By Paul Benda
A key component of any bank’s cybersecurity posture is securing your bank’s domain name. Your domain is where your customers engage and transact with you online, making it critical that you remain in full control over it and that you do everything you can to ensure customers aren’t duped into engaging fraudulent domains acting as your bank.Domain name security is such an important priority that ABA invested in the creation of the .bank top-level domain—carving out a piece of the internet to be used exclusively by banks, preventing bad actors from having access to domains for use in cyberattacks. (Thanks to the expert-developed .bank security requirements, banks using a .bank domain employ several additional layers of cybersecurity to enhance the protection the domain provides.)
But regardless of what domain your bank uses, ensuring it’s secure is critical. Here are seven top domain name security measures—measures that overlap with the .bank security requirements—that ABA recommends banks have in place. These measures can prevent access to, and abuse of, websites, online banking tools and email systems—the same way you have security measures preventing and monitoring unauthorized access to your bank and areas within it.
1. DNSSEC. DNS is like a phone book for the internet. It has a list of site names (for example, Google.com, CNN.com, or MyBank.com) and their corresponding IP addresses. DNSSEC uses something called digital signatures to ensure that the list of names and numbers is accurate by preventing unauthorized changes to them. This is a critical measure that ensures customers visiting your URL arrive at your site and aren’t redirected to a spoofed website controlled by hackers. These spoofed websites, designed to look like real bank websites, are used for credential harvesting, where customers attempt to log in with their usernames and passwords giving the hackers credentials to their real bank account.
2. Email authentication (SPF, DKIM and DMARC records). Authentication ensures the legitimacy of emails by authenticating the sender and confirming the email was not altered during transit. As more internet service providers and receiving mailboxes adopt stricter policies to protect their customers, senders without authentication will see difficulties with inbox placement and may find themselves and their customers at risk of phishing attacks. SPF is a whitelist of who can send email as your bank (for example, employees, cores and marketing platforms). DKIM adds an encrypted signature to every outbound email enabling email receivers to confirm the email was sent by you and that its content was not altered while in transit. And finally, DMARC is instructions for email receivers (Outlook, Gmail) on what to do with emails from senders not approved in your SPF record or that fail DKIM authentication. (Without DMARC instructions, most malicious emails will be delivered.)
Proper email authentication prevents phishing and email spoofing by ensuring only your bank and those you authorize can send emails as your organization. Email authentication also protects your email against tampering while in transit to the receiver via encryption. And authentication improves deliverability, since all leading email receivers detect the SPF and DKIM records of any incoming message as a feature.
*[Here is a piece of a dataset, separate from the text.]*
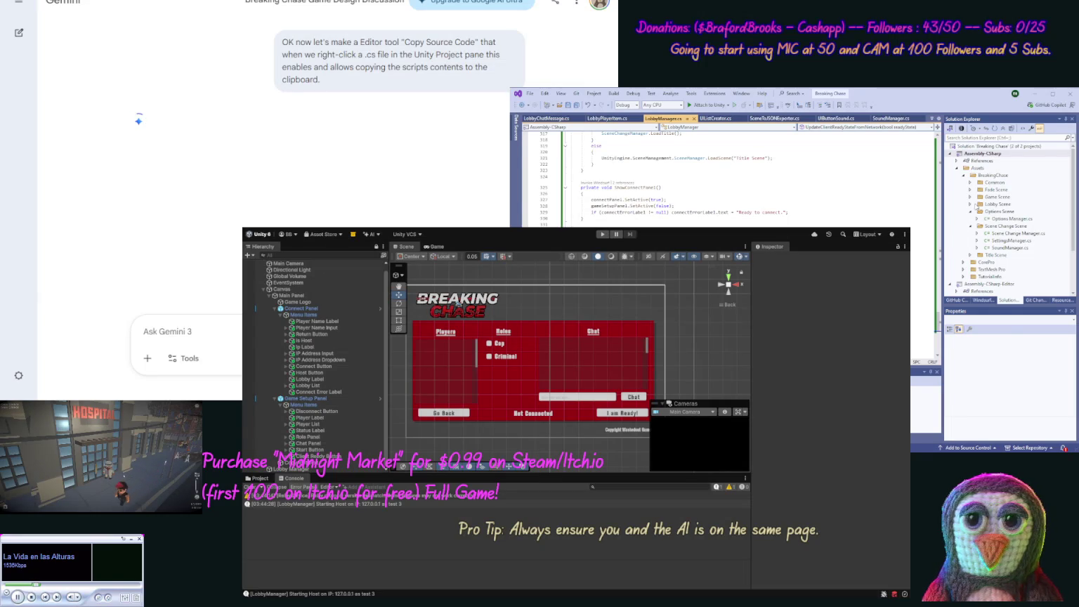
# Step: Expand the Lobby Scene, Game Scene, Fade Scene and Common folders in Solution Explorer
pyautogui.click(970, 204)
pyautogui.click(970, 204)
pyautogui.click(971, 197)
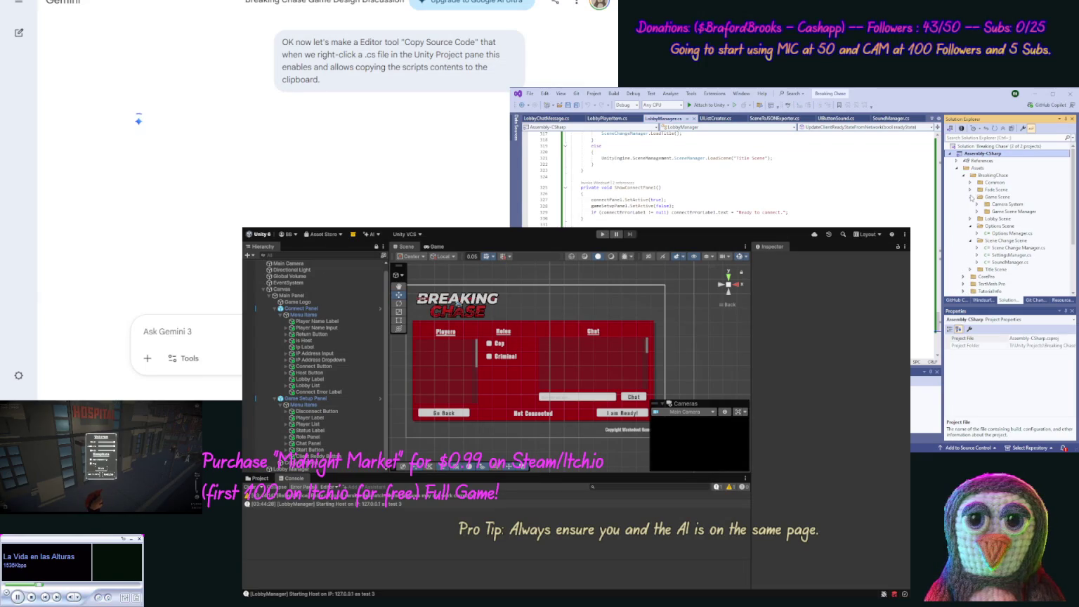
pyautogui.click(976, 204)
If you send an email without authentication protocols, there’s a good chance your users will find your messages in their spam. Properly authenticating emails enhances your sender reputation among email receivers and ISPs, reducing the number of messages labeled as spam and lowering email bounce rates.
3. TLS certificates. TLS, previously known as SSL, is a security protocol that encrypts data transmitted between a website and visitors’ devices. By installing an TLS certificate, organizations can help protect against eavesdropping and tampering.
5. Monitor DNS activity. Regularly monitoring DNS activity, via DNS logs and network monitoring tools, can help detect and respond to potential threats in a timely manner.
6. Use a reputable DNS provider. Choosing a reputable DNS provider can help ensure that DNS records are managed securely and that the provider has the necessary security measures in place to protect against cyber threats.
7. Use Registry Lock. This service (which is available for .bank domains) can prevent unauthorized DNS record updates (used to redirect website traffic or grant permission for the hacker to send email as your bank), unauthorized transfer of your domain to a new owner or registrar, or the deletion of your domain entirely. All requested changes require your registrar to request the domain to be unlocked by the registry, forcing a manual verification of the changes by the registry with the authorized registrant and ensuring that only authorized personnel are ever able to make domain and DNS changes.
Each of these steps—drawn from cybersecurity experts and overlapping with the security requirements that help make .bank domains secure—is part of a multilayered strategy to secure your bank’s online banking transactions and communications with customers.
Paul Benda is SVP for operational risk and cybersecurity at ABA.